At the same time, the Bey reformed religious education at the Al-Zaytuna Mosque, bringing in thirty professors, of whom fifteen were for the Maliki school of jurisprudence which prevailed in Tunisia, and fifteen followed the Hanafi school followed by the ruling families of the country who were of Turkish origin. All were appointed and salaried by the state and placed under the control of a sharia council dominated by the two leading jurists of their time, Sidi Brahim Riahi, the Maliki Grand Mufti and Mohamed Bayram IV, who was both the Hanafi Grand Mufti and the first in Tunisia to bear the title Shaykh al-Islam. The Bey also made a donation of a large number of Arabic manuscripts to the Zaytuna mosque.

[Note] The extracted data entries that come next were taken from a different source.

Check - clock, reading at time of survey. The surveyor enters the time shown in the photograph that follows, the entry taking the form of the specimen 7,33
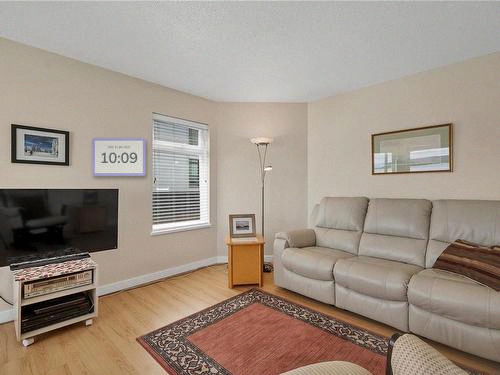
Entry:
10,09
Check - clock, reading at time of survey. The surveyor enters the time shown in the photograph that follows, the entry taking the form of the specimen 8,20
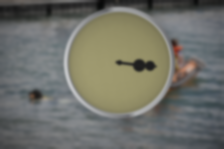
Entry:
3,16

State enterprise was also strongly encouraged. The businessman Mahmoud Ben Ayed was charged with building a small industrial complex to meet the needs of the new army. In 1840 a textile works was established at Tebourba, powered first by water-wheel and later by steam engines imported from Great Britain. Tanneries were also built, as was a cannon foundry at Bardo, a gunpowder works and a flour-mill at Djedeida.

Supporting these innovations were new government offices - the rabta managing state grain silos; the ghaba in charge of olive oil forests; and the ghorfa, the central state procurement office, as well as a mint at Bardo.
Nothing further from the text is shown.